Лёлёся засмеялся, побежал за шапкой.
Колдунов молодчина! Не выпустил из кулака сыромятный ремень, а то бы казах мог убиться о шпалы, а лыжи бы врезались в них и сломались.
Казах, лежа неподалеку от штабеля с фонарями, замученно копошился, что-то страдальчески бормоча.
Он, наверно, решил, что уж теперь-то мы бросим его. Может, другие ребята и бросили бы, рассердившись: мол, хватит с нас падать, надрываться, колеть на холоде. Сообщим часовому: «Человек замерзает во рву!» Часовой позвонит куда следует, и казаха заберут.
— Меня не надо оставить. Деньга дам.
Я разозлился. Нелюди мы, что ли, чтобы кинуть тебя, бедолагу?
Вслух, ожесточенно:
— Всем дашь?
— Псем.
— Богач выискался.
— Псем.
— По скольку? — врезался в разговор Колдунов и подтянул лыжи к встревоженному казаху.
— Правда, по скольку? — заинтересованным тоном спросил Саня.
— Его дам. — Казах указал на меня глазами. — Разделит.
— Замолчите! — крикнул Лёлёся.
Колдунов шибанул его плечом. С Лёлёсиной барашково-черной головы слетела шапка. Он поднял шапку за длинные уши, отряхивая ее о валенок, робко смотрел на Колдунова.
— Еще строит из себя Исусика. Цветы ведь задаром не отдаешь. Зачем нам тащить задаром вон какого бугая? Гроши у него есть. Говори, по скольку дашь?
— Его дам. Разделит.
— Ты не крути. Ну, сколько?
На шее Колдунова надулись вены. Горлопан несчастный! Я вырвал у него сыромятный ремень. Подтянул лыжи на ровное место. Колдунов окрысился на меня, однако поволок казаха вместе с нами и старательно втаскивал на лыжи.

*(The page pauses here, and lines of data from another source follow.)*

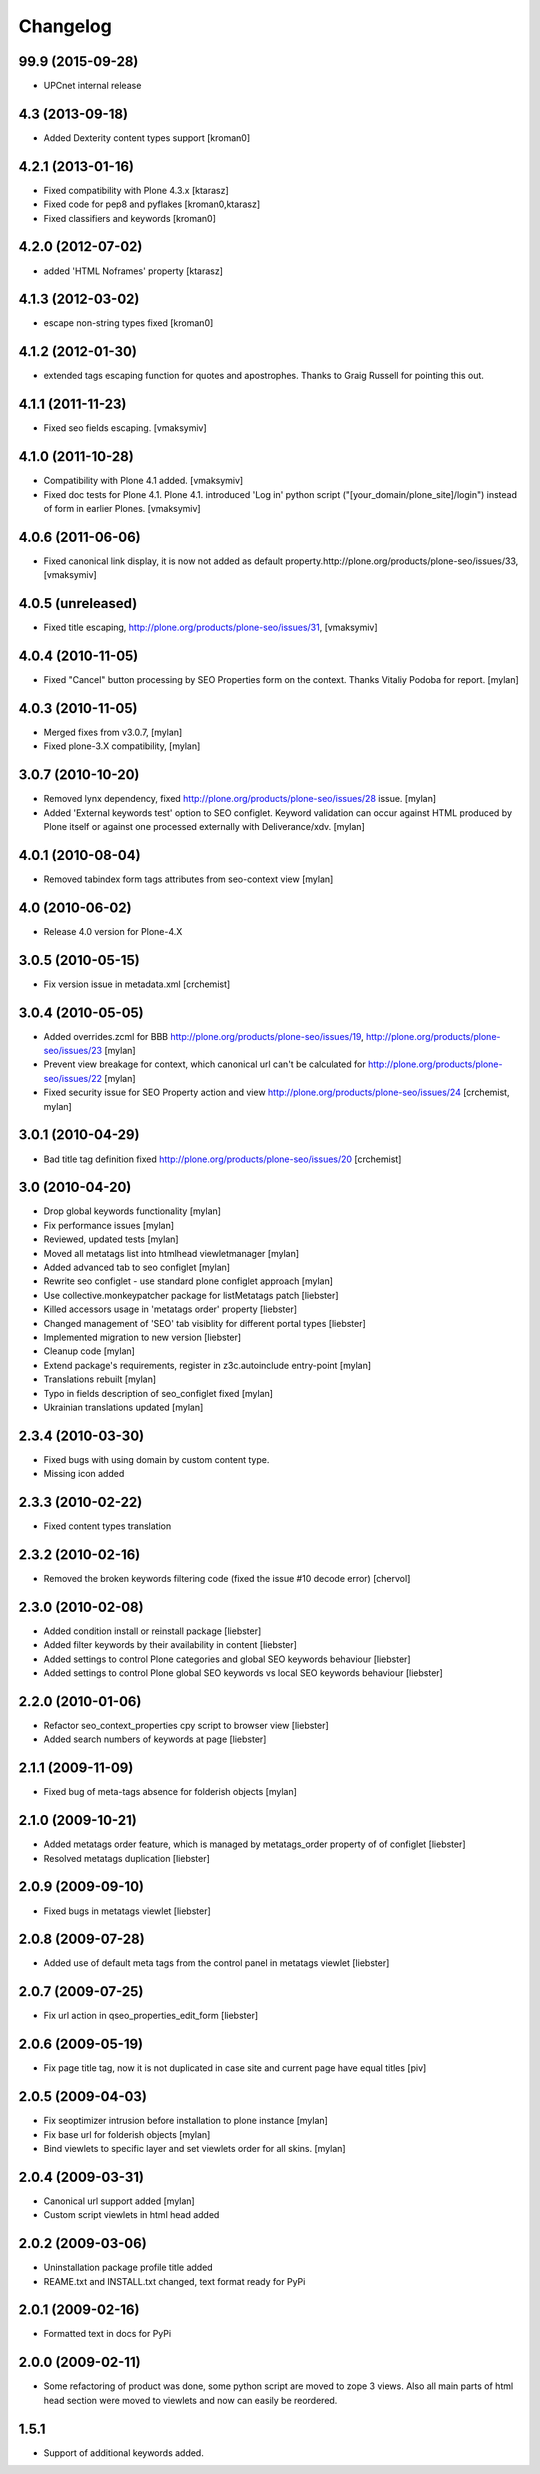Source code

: Changelog
=========

99.9 (2015-09-28)
-----------------

* UPCnet internal release


4.3 (2013-09-18)
----------------

* Added Dexterity content types support [kroman0]


4.2.1 (2013-01-16)
------------------

* Fixed compatibility with Plone 4.3.x [ktarasz]

* Fixed code for pep8 and pyflakes [kroman0,ktarasz]

* Fixed classifiers and keywords [kroman0]


4.2.0 (2012-07-02)
------------------

* added 'HTML Noframes' property [ktarasz]


4.1.3 (2012-03-02)
------------------

* escape non-string types fixed [kroman0]


4.1.2 (2012-01-30)
------------------

* extended tags escaping function for quotes and apostrophes. Thanks to Graig Russell for pointing this out.


4.1.1 (2011-11-23)
------------------

* Fixed seo fields escaping.
  [vmaksymiv]


4.1.0 (2011-10-28)
------------------

* Compatibility with Plone 4.1 added.
  [vmaksymiv]

* Fixed doc tests for Plone 4.1.
  Plone 4.1. introduced 'Log in' python script ("[your_domain/plone_site]/login")
  instead of form in earlier Plones.
  [vmaksymiv]


4.0.6 (2011-06-06)
------------------
* Fixed canonical link display, it is now not added as default
  property.http://plone.org/products/plone-seo/issues/33,
  [vmaksymiv]


4.0.5 (unreleased)
------------------

* Fixed title escaping,
  http://plone.org/products/plone-seo/issues/31,
  [vmaksymiv]


4.0.4 (2010-11-05)
------------------

* Fixed "Cancel" button processing by SEO Properties
  form on the context. Thanks Vitaliy Podoba for report.
  [mylan]


4.0.3 (2010-11-05)
------------------

* Merged fixes from v3.0.7,
  [mylan]
* Fixed plone-3.X compatibility,
  [mylan]


3.0.7 (2010-10-20)
------------------

* Removed lynx dependency,
  fixed http://plone.org/products/plone-seo/issues/28 issue.
  [mylan]
* Added 'External keywords test' option to SEO configlet.
  Keyword validation can occur against HTML produced by Plone
  itself or against one processed externally with Deliverance/xdv.
  [mylan]


4.0.1 (2010-08-04)
------------------

* Removed tabindex form tags attributes
  from seo-context view
  [mylan]


4.0 (2010-06-02)
----------------

* Release 4.0 version for Plone-4.X


3.0.5 (2010-05-15)
------------------

* Fix version issue in metadata.xml [crchemist]


3.0.4 (2010-05-05)
------------------

* Added overrides.zcml for BBB http://plone.org/products/plone-seo/issues/19,
  http://plone.org/products/plone-seo/issues/23 [mylan]
* Prevent view breakage for context, which canonical url can't be calculated for
  http://plone.org/products/plone-seo/issues/22 [mylan]
* Fixed security issue for SEO Property action and view
  http://plone.org/products/plone-seo/issues/24
  [crchemist, mylan]


3.0.1 (2010-04-29)
------------------

* Bad title tag definition fixed http://plone.org/products/plone-seo/issues/20 [crchemist]

3.0 (2010-04-20)
----------------

* Drop global keywords functionality [mylan]
* Fix performance issues [mylan]
* Reviewed, updated tests [mylan]
* Moved all metatags list into htmlhead viewletmanager [mylan]
* Added advanced tab to seo configlet [mylan]
* Rewrite seo configlet - use standard plone configlet approach [mylan]
* Use collective.monkeypatcher package for listMetatags patch [liebster]
* Killed accessors usage in 'metatags order' property [liebster]
* Changed management of 'SEO' tab visiblity for different portal types [liebster]
* Implemented migration to new version [liebster]
* Cleanup code [mylan]
* Extend package's requirements, register in z3c.autoinclude entry-point [mylan]
* Translations rebuilt [mylan]
* Typo in fields description of seo_configlet fixed [mylan]
* Ukrainian translations updated [mylan]

2.3.4 (2010-03-30)
------------------

* Fixed bugs with using domain by custom content type.
* Missing icon added


2.3.3 (2010-02-22)
------------------

* Fixed content types translation


2.3.2 (2010-02-16)
------------------

* Removed the broken keywords filtering code (fixed the issue #10 decode error) [chervol]


2.3.0 (2010-02-08)
------------------

* Added condition install or reinstall package [liebster]
* Added filter keywords by their availability in content [liebster]
* Added settings to control Plone categories and global SEO keywords behaviour [liebster]
* Added settings to control Plone global SEO keywords vs local SEO keywords behaviour [liebster]


2.2.0 (2010-01-06)
------------------

* Refactor seo_context_properties cpy script to browser view [liebster]
* Added search numbers of keywords at page [liebster]


2.1.1 (2009-11-09)
------------------

* Fixed bug of meta-tags absence for folderish objects [mylan]


2.1.0 (2009-10-21)
------------------

* Added metatags order feature, which is managed by metatags_order property of of configlet [liebster]
* Resolved metatags duplication [liebster]


2.0.9 (2009-09-10)
------------------

* Fixed bugs in metatags viewlet [liebster]


2.0.8 (2009-07-28)
------------------

* Added use of default meta tags from the control panel in metatags viewlet [liebster]


2.0.7 (2009-07-25)
------------------

* Fix url action in qseo_properties_edit_form [liebster]


2.0.6 (2009-05-19)
------------------

* Fix page title tag, now it is not duplicated in case site and current page have equal titles [piv]


2.0.5 (2009-04-03)
------------------

* Fix seoptimizer intrusion before installation to plone instance [mylan]
* Fix base url for folderish objects [mylan]
* Bind viewlets to specific layer and set viewlets order for all skins. [mylan]


2.0.4 (2009-03-31)
------------------

* Canonical url support added [mylan]
* Custom script viewlets in html head added

2.0.2 (2009-03-06)
------------------

* Uninstallation package profile title added
* REAME.txt and INSTALL.txt changed, text format ready for PyPi


2.0.1 (2009-02-16)
------------------

* Formatted text in docs for PyPi


2.0.0 (2009-02-11)
------------------

* Some refactoring of product was done, some python script are moved to zope 3 views.
  Also all main parts of html head section were moved to viewlets and now can easily be
  reordered.


1.5.1
-----

* Support of additional keywords added.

И что он за пацан? То лучше некуда — веселый, добрый, уступчивый, то взъерепенится и может целый месяц вести себя мстительно-настырно, драчливо.
Прошлой осенью мы с Колдуновым здорово дружили, даже вместе прославились на весь Урал.
Мать Колдунова работала сторожихой вагонного цеха. Частенько, когда она шла на дежурство, мы увязывались за ней. Нравилось играть в догонялки, бегая по осям колес, что тянулись длинными рядами вдоль краснодверного здания вагонного цеха.
Рядом находилось паровозное депо. Мы наведывались и туда. Подносили ремонтникам масленки, ветошь, учились у слесарей шабровке и нарезке.
Однажды, выходя из механической мастерской, где вытачивали из рессорной стали ножи, мы с испугом увидели, как вдруг выпучились углом закрытые ворота депо, как потом, выворачивая запоры, они распахнулись и из копотной утробы депо вырвался паровоз «ФД».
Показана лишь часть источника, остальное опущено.